JIM VARNEY: (as Slink Dog) Oh, well, all right. You can be red if you want.
HANKS: Not now, Slink. I've got some bad news.
VARNEY: Bad news.
SYDELL: "Toy Story" was a major hit and Pixar followed it with other big hits - "Bugs Life," "The Incredibles," "Cars." But in the years since Jobs had left Apple, the company had gotten into trouble. It had less than five percent of the computer market and most analysts predicted its demise. The board invited Jobs to come back and run his old company. In 1998, Jobs introduced the iMac. Venture capitalist Roger McNamee says once again Jobs helped remake the computer industry. The iMac was the first computer made to harness the creative potential of the Internet.
MCNAMEE: The transition of consumers from passive consumption of content to active creation of entertainment. So that people write their own blogs, they make their own digital photographs, they make their own movies. And Apple made all the tools to make that easy, and they did it at a time when Microsoft just wasn't paying attention.
SYDELL: Jobs next set his sights on the music industry.
JOBS: This is not a speculative market. And because it's a part of everyone's life, it's a very large target market all around the world.
SYDELL: There were MP3 players on the market but none of them were easy to use.
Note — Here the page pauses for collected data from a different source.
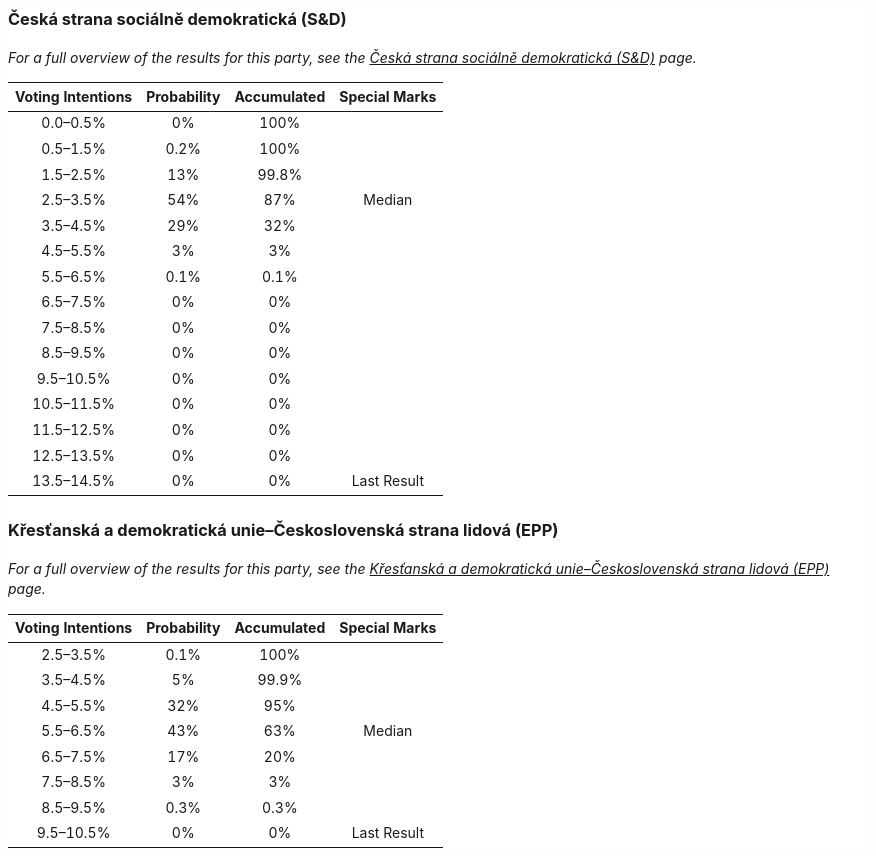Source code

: ### Česká strana sociálně demokratická (S&D)

*For a full overview of the results for this party, see the [Česká strana sociálně demokratická (S&D)](party-českástranasociálnědemokratickásd.html) page.*

| Voting Intentions | Probability | Accumulated | Special Marks |
|:-----------------:|:-----------:|:-----------:|:-------------:|
| 0.0–0.5% | 0% | 100% |  |
| 0.5–1.5% | 0.2% | 100% |  |
| 1.5–2.5% | 13% | 99.8% |  |
| 2.5–3.5% | 54% | 87% | Median |
| 3.5–4.5% | 29% | 32% |  |
| 4.5–5.5% | 3% | 3% |  |
| 5.5–6.5% | 0.1% | 0.1% |  |
| 6.5–7.5% | 0% | 0% |  |
| 7.5–8.5% | 0% | 0% |  |
| 8.5–9.5% | 0% | 0% |  |
| 9.5–10.5% | 0% | 0% |  |
| 10.5–11.5% | 0% | 0% |  |
| 11.5–12.5% | 0% | 0% |  |
| 12.5–13.5% | 0% | 0% |  |
| 13.5–14.5% | 0% | 0% | Last Result |

### Křesťanská a demokratická unie–Československá strana lidová (EPP)

*For a full overview of the results for this party, see the [Křesťanská a demokratická unie–Československá strana lidová (EPP)](party-křesťanskáademokratickáunie–československástranalidováepp.html) page.*

| Voting Intentions | Probability | Accumulated | Special Marks |
|:-----------------:|:-----------:|:-----------:|:-------------:|
| 2.5–3.5% | 0.1% | 100% |  |
| 3.5–4.5% | 5% | 99.9% |  |
| 4.5–5.5% | 32% | 95% |  |
| 5.5–6.5% | 43% | 63% | Median |
| 6.5–7.5% | 17% | 20% |  |
| 7.5–8.5% | 3% | 3% |  |
| 8.5–9.5% | 0.3% | 0.3% |  |
| 9.5–10.5% | 0% | 0% | Last Result |
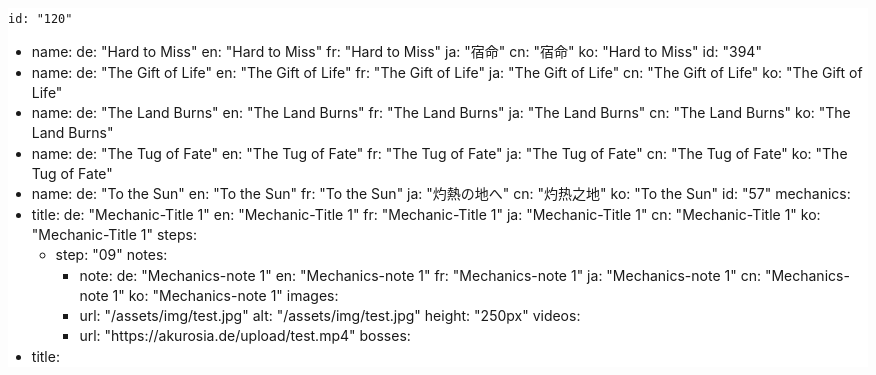     id: "120"
  - name:
      de: "Hard to Miss"
      en: "Hard to Miss"
      fr: "Hard to Miss"
      ja: "宿命"
      cn: "宿命"
      ko: "Hard to Miss"
    id: "394"
  - name:
      de: "The Gift of Life"
      en: "The Gift of Life"
      fr: "The Gift of Life"
      ja: "The Gift of Life"
      cn: "The Gift of Life"
      ko: "The Gift of Life"
  - name:
      de: "The Land Burns"
      en: "The Land Burns"
      fr: "The Land Burns"
      ja: "The Land Burns"
      cn: "The Land Burns"
      ko: "The Land Burns"
  - name:
      de: "The Tug of Fate"
      en: "The Tug of Fate"
      fr: "The Tug of Fate"
      ja: "The Tug of Fate"
      cn: "The Tug of Fate"
      ko: "The Tug of Fate"
  - name:
      de: "To the Sun"
      en: "To the Sun"
      fr: "To the Sun"
      ja: "灼熱の地へ"
      cn: "灼热之地"
      ko: "To the Sun"
    id: "57"
mechanics:
  - title:
      de: "Mechanic-Title 1"
      en: "Mechanic-Title 1"
      fr: "Mechanic-Title 1"
      ja: "Mechanic-Title 1"
      cn: "Mechanic-Title 1"
      ko: "Mechanic-Title 1"
    steps:
      - step: "09"
        notes:
          - note:
              de: "Mechanics-note 1"
              en: "Mechanics-note 1"
              fr: "Mechanics-note 1"
              ja: "Mechanics-note 1"
              cn: "Mechanics-note 1"
              ko: "Mechanics-note 1"
        images:
          - url: "/assets/img/test.jpg"
            alt: "/assets/img/test.jpg"
            height: "250px"
        videos:
          - url: "https&#58;//akurosia.de/upload/test.mp4"
bosses:
  - title: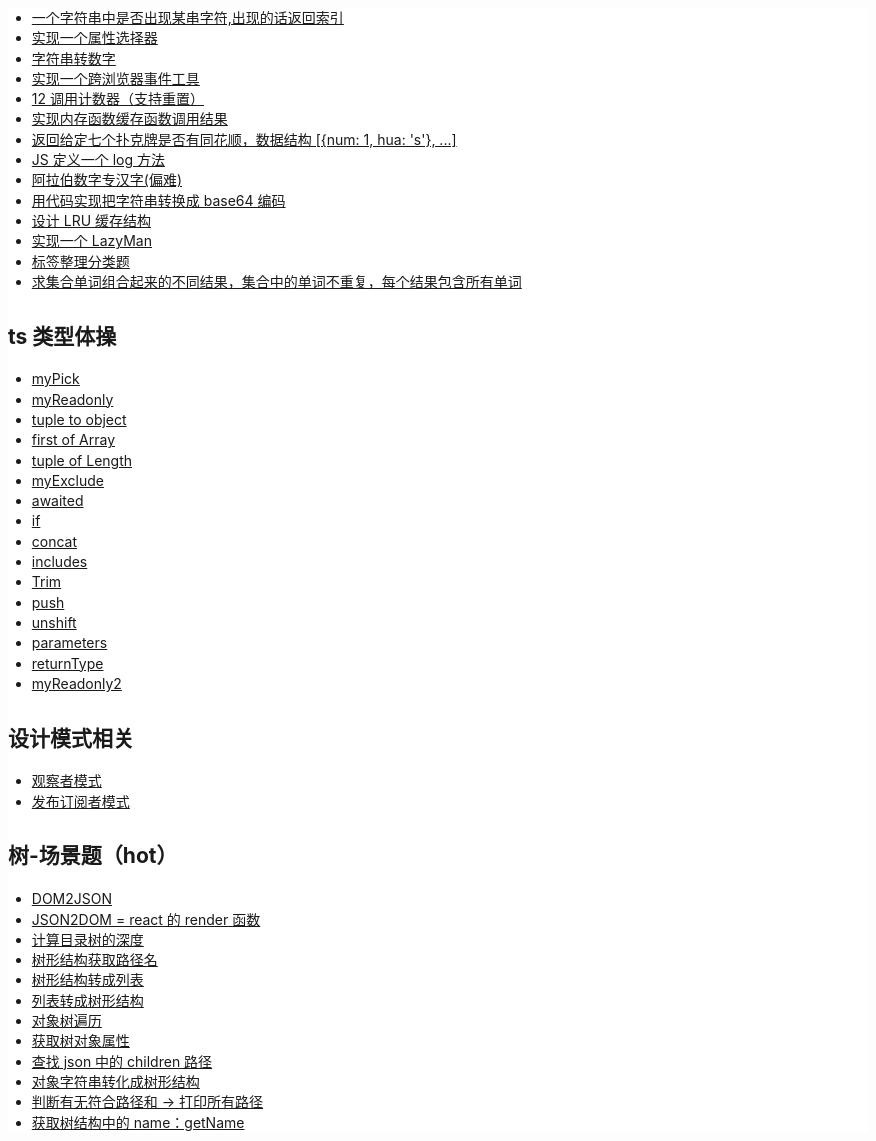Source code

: - [一个字符串中是否出现某串字符,出现的话返回索引](https://github.com/Sunny-117/js-challenges/issues/257)
- [实现一个属性选择器](https://github.com/Sunny-117/js-challenges/issues/258)
- [字符串转数字](https://github.com/Sunny-117/js-challenges/issues/259)
- [实现一个跨浏览器事件工具](https://github.com/Sunny-117/js-challenges/issues/260)
- [12 调用计数器（支持重置）](https://github.com/Sunny-117/js-challenges/issues/261)
- [实现内存函数缓存函数调用结果](https://github.com/Sunny-117/js-challenges/issues/262)
- [返回给定七个扑克牌是否有同花顺，数据结构 [{num: 1, hua: 's'}, ...]](https://github.com/Sunny-117/js-challenges/issues/263)
- [JS 定义一个 log 方法 ](https://github.com/Sunny-117/js-challenges/issues/264)
- [阿拉伯数字专汉字(偏难)](https://github.com/Sunny-117/js-challenges/issues/265)
- [用代码实现把字符串转换成 base64 编码](https://github.com/Sunny-117/js-challenges/issues/266)
- [设计 LRU 缓存结构](https://github.com/Sunny-117/js-challenges/issues/272)
- [实现一个 LazyMan ](https://github.com/Sunny-117/js-challenges/issues/382)
- [标签整理分类题](https://github.com/Sunny-117/js-challenges/issues/391)
- [求集合单词组合起来的不同结果，集合中的单词不重复，每个结果包含所有单词](https://github.com/Sunny-117/js-challenges/issues/418)

## ts 类型体操

- [myPick](https://github.com/Sunny-117/js-challenges/issues/339)
- [myReadonly](https://github.com/Sunny-117/js-challenges/issues/340)
- [tuple to object](https://github.com/Sunny-117/js-challenges/issues/341)
- [first of Array](https://github.com/Sunny-117/js-challenges/issues/342)
- [tuple of Length](https://github.com/Sunny-117/js-challenges/issues/343)
- [myExclude](https://github.com/Sunny-117/js-challenges/issues/344)
- [awaited](https://github.com/Sunny-117/js-challenges/issues/345)
- [if](https://github.com/Sunny-117/js-challenges/issues/346)
- [concat](https://github.com/Sunny-117/js-challenges/issues/347)
- [includes](https://github.com/Sunny-117/js-challenges/issues/348)
- [Trim](https://github.com/Sunny-117/js-challenges/issues/375)
- [push](https://github.com/Sunny-117/js-challenges/issues/431)
- [unshift](https://github.com/Sunny-117/js-challenges/issues/432)
- [parameters](https://github.com/Sunny-117/js-challenges/issues/433)
- [returnType](https://github.com/Sunny-117/js-challenges/issues/434)
- [myReadonly2](https://github.com/Sunny-117/js-challenges/issues/435)

## 设计模式相关

- [观察者模式](https://github.com/Sunny-117/Front-end-handwritten-question/issues/62)
- [发布订阅者模式](https://github.com/Sunny-117/Front-end-handwritten-question/issues/60)

## 树-场景题（hot）

- [DOM2JSON](https://github.com/Sunny-117/Front-end-handwritten-question/issues/36)
- [JSON2DOM = react 的 render 函数](https://github.com/Sunny-117/Front-end-handwritten-question/issues/37)
- [计算目录树的深度](https://github.com/Sunny-117/Front-end-handwritten-question/issues/38)
- [树形结构获取路径名](https://github.com/Sunny-117/Front-end-handwritten-question/issues/39)
- [树形结构转成列表](https://github.com/Sunny-117/Front-end-handwritten-question/issues/40)
- [列表转成树形结构](https://github.com/Sunny-117/Front-end-handwritten-question/issues/41)
- [对象树遍历](https://github.com/Sunny-117/Front-end-handwritten-question/issues/42)
- [获取树对象属性](https://github.com/Sunny-117/Front-end-handwritten-question/issues/43)
- [查找 json 中的 children 路径](https://github.com/Sunny-117/Front-end-handwritten-question/issues/44)
- [对象字符串转化成树形结构](https://github.com/Sunny-117/Front-end-handwritten-question/issues/45)
- [判断有无符合路径和 -> 打印所有路径](https://github.com/Sunny-117/Front-end-handwritten-question/issues/46)
- [获取树结构中的 name：getName](https://github.com/Sunny-117/Front-end-handwritten-question/issues/47)
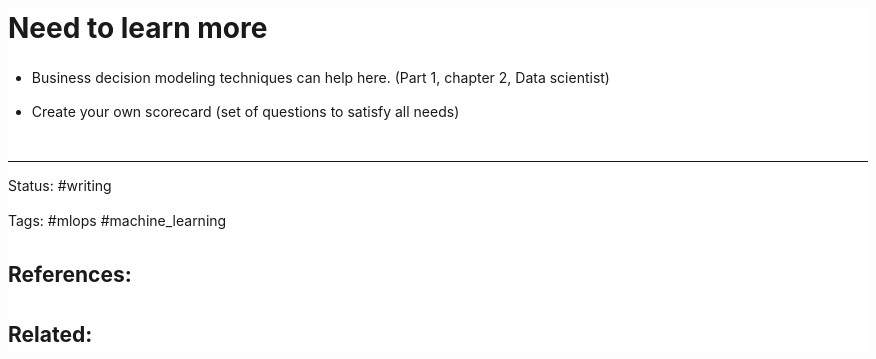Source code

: 














#

# Need to learn more

- Business decision modeling techniques can help here. (Part 1, chapter 2, Data scientist)

- Create your own scorecard (set of questions to satisfy all needs)

# 

---
Status: #writing

Tags: #mlops #machine_learning 

References:
-  

Related:
- 
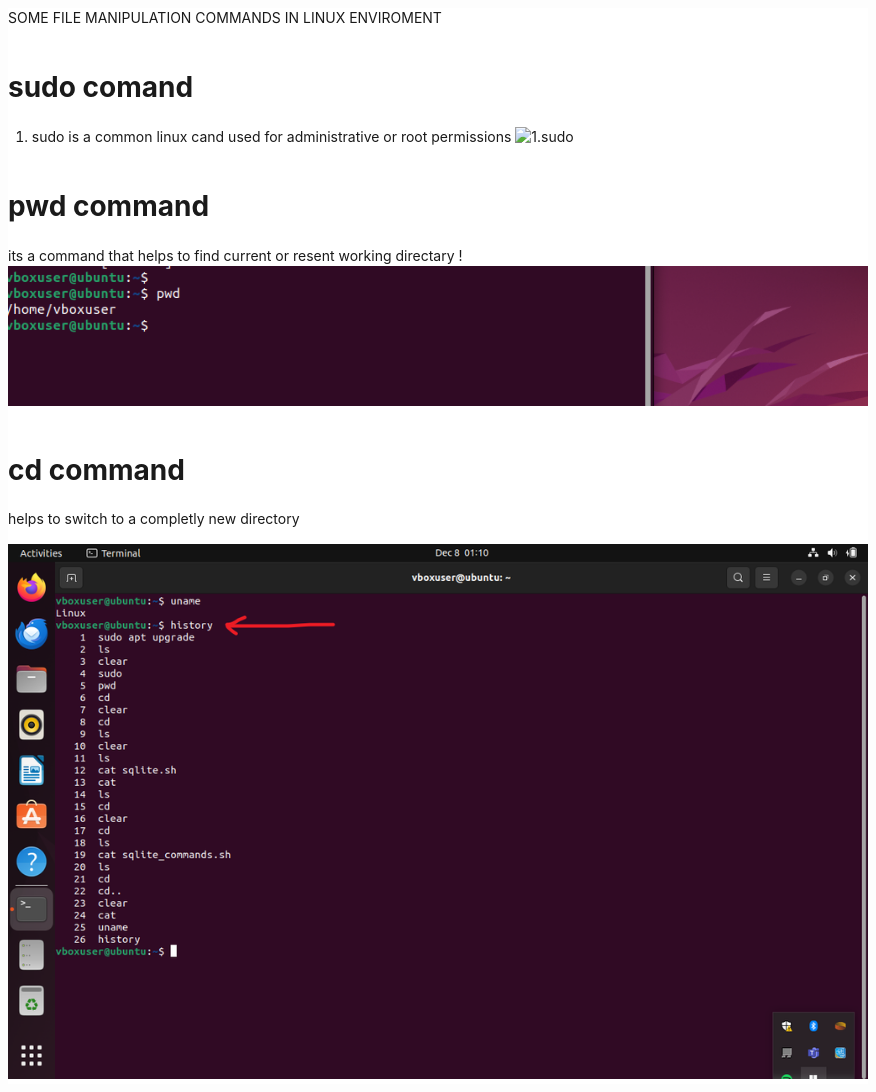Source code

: SOME FILE MANIPULATION COMMANDS IN LINUX ENVIROMENT

# sudo comand

1. sudo is a common linux cand used for administrative or root permissions
![1.sudo
](1.sudo.png)

# pwd command
its a command that helps to find current or resent working directary
!![1.pwd](2.pwd.png)

# cd command
helps to switch to a completly new directory

![3.cd](image.png)
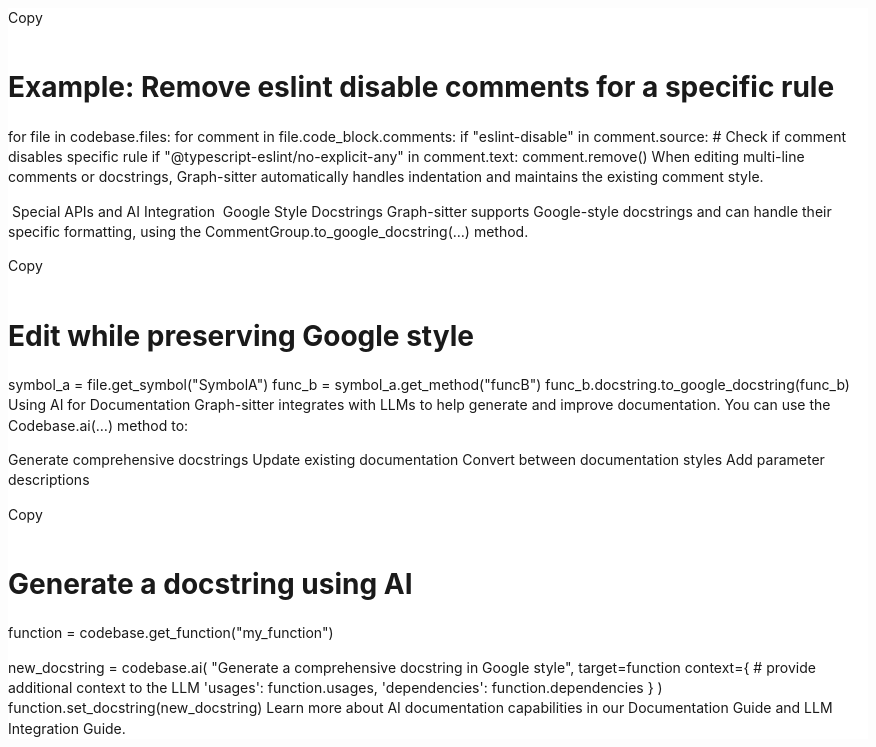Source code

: 
Copy
# Example: Remove eslint disable comments for a specific rule
for file in codebase.files:
    for comment in file.code_block.comments:
        if "eslint-disable" in comment.source:
            # Check if comment disables specific rule
            if "@typescript-eslint/no-explicit-any" in comment.text:
                comment.remove()
When editing multi-line comments or docstrings, Graph-sitter automatically handles indentation and maintains the existing comment style.

​
Special APIs and AI Integration
​
Google Style Docstrings
Graph-sitter supports Google-style docstrings and can handle their specific formatting, using the CommentGroup.to_google_docstring(…) method.


Copy
# Edit while preserving Google style
symbol_a = file.get_symbol("SymbolA")
func_b = symbol_a.get_method("funcB")
func_b.docstring.to_google_docstring(func_b)
​
Using AI for Documentation
Graph-sitter integrates with LLMs to help generate and improve documentation. You can use the Codebase.ai(…) method to:

Generate comprehensive docstrings
Update existing documentation
Convert between documentation styles
Add parameter descriptions

Copy
# Generate a docstring using AI
function = codebase.get_function("my_function")

new_docstring = codebase.ai(
    "Generate a comprehensive docstring in Google style",
    target=function
    context={
        # provide additional context to the LLM
        'usages': function.usages,
        'dependencies': function.dependencies
    }
)
function.set_docstring(new_docstring)
Learn more about AI documentation capabilities in our Documentation Guide and LLM Integration Guide.
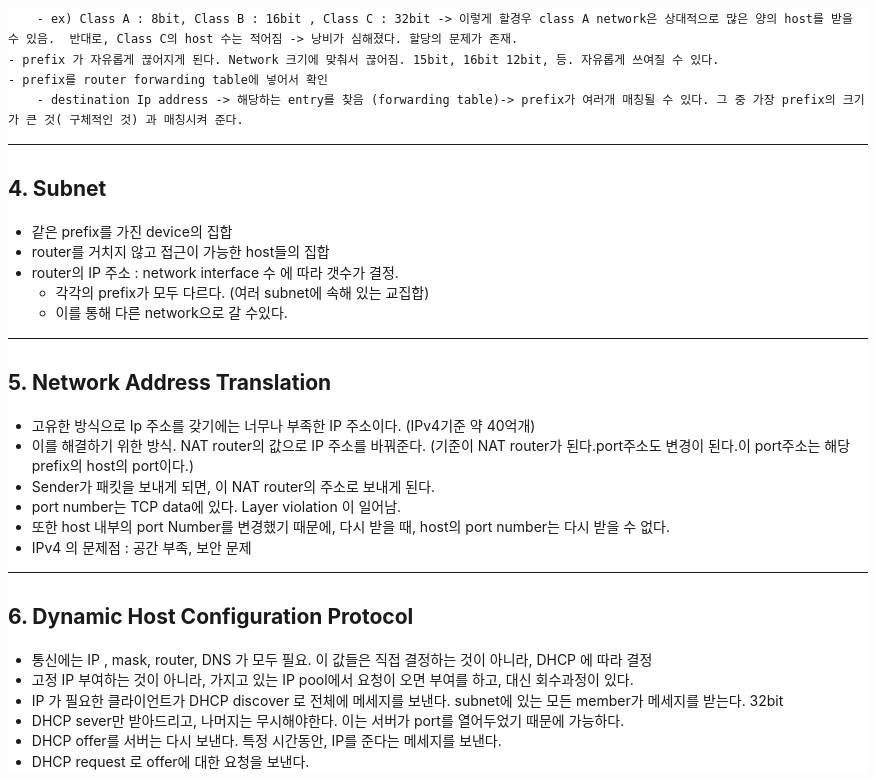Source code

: 		- ex) Class A : 8bit, Class B : 16bit , Class C : 32bit -> 이렇게 할경우 class A network은 상대적으로 많은 양의 host를 받을 수 있음.  반대로, Class C의 host 수는 적어짐 -> 낭비가 심해졌다. 할당의 문제가 존재. 
	- prefix 가 자유롭게 끊어지게 된다. Network 크기에 맞춰서 끊어짐. 15bit, 16bit 12bit, 등. 자유롭게 쓰여질 수 있다.
	- prefix를 router forwarding table에 넣어서 확인
		- destination Ip address -> 해당하는 entry를 찾음 (forwarding table)-> prefix가 여러개 매칭될 수 있다. 그 중 가장 prefix의 크기가 큰 것( 구체적인 것) 과 매칭시켜 준다.
***
## 4. Subnet
- 같은 prefix를 가진 device의 집합 
- router를 거치지 않고 접근이 가능한 host들의 집합
- router의 IP 주소 : network interface 수 에 따라 갯수가 결정. 
	- 각각의 prefix가 모두 다르다. (여러 subnet에 속해 있는 교집합)
	- 이를 통해 다른 network으로 갈 수있다.
***
## 5. Network Address Translation 
- 고유한 방식으로 Ip 주소를 갖기에는 너무나 부족한 IP 주소이다. (IPv4기준 약 40억개)
- 이를 해결하기 위한 방식. NAT router의 값으로 IP 주소를 바꿔준다. (기준이 NAT router가 된다.port주소도 변경이 된다.이 port주소는 해당 prefix의 host의 port이다.)
- Sender가 패킷을 보내게 되면, 이 NAT router의 주소로 보내게 된다.
- port number는 TCP data에 있다. Layer violation 이 일어남. 
- 또한 host 내부의 port Number를 변경했기 때문에,  다시 받을 때, host의 port number는 다시 받을 수 없다.
- IPv4 의 문제점 : 공간 부족, 보안 문제
***
## 6. Dynamic Host Configuration Protocol
- 통신에는 IP , mask, router, DNS 가 모두 필요. 이 값들은 직접 결정하는 것이 아니라, DHCP 에 따라 결정
- 고정 IP 부여하는 것이 아니라, 가지고 있는 IP pool에서 요청이 오면 부여를 하고, 대신 회수과정이 있다.
- IP 가 필요한 클라이언트가 DHCP discover 로 전체에 메세지를 보낸다. subnet에 있는 모든 member가 메세지를 받는다. 32bit
- DHCP sever만 받아드리고, 나머지는 무시해야한다. 이는 서버가 port를 열어두었기 때문에 가능하다. 
- DHCP offer를 서버는 다시 보낸다. 특정 시간동안, IP를 준다는 메세지를 보낸다.
- DHCP request 로 offer에 대한 요청을 보낸다.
Jobs helped engineer the iPod, which he introduced at a trade show in San Francisco in 2001.
JOBS: This amazing little device holds 1,000 songs and it goes right in my pocket.
SYDELL: The iPod was a classic Jobs product - easy to use and nice to look at. Apple sold tens of millions of iPods. The iTunes store became the number one retailer. Six years later, Apple released the iPhone. Again, there had been other devices that put a phone and a music player together but none of them were as elegant and easy to use. Susan Rockrise, a creative director who worked with Jobs in the late 1980s and early 1990s, says that was Jobs' signature.
SUSAN ROCKRISE: Simplifying complexity is not simple. It is the greatest, greatest gift to have someone who has Steve's capabilities as an editor and a product designer edit the crap away so that you can focus on what you want to do.
SYDELL: Jobs' last game changer was the iPad. For years the computer industry had tried but failed to find a formula for slate computers, and for years people had been talking about e-books. But it wasn't until Apple entered the market with the iPad that the promise of slate computers and e-books came together. Rockrise believes Steve Jobs has touched every person who clicks a mouse, sends a photo from their desktop to the Internet, publishes a book at home on their computer, enjoys portable music or a computer-animated movie. Laura Sydell, NPR News, San Francisco.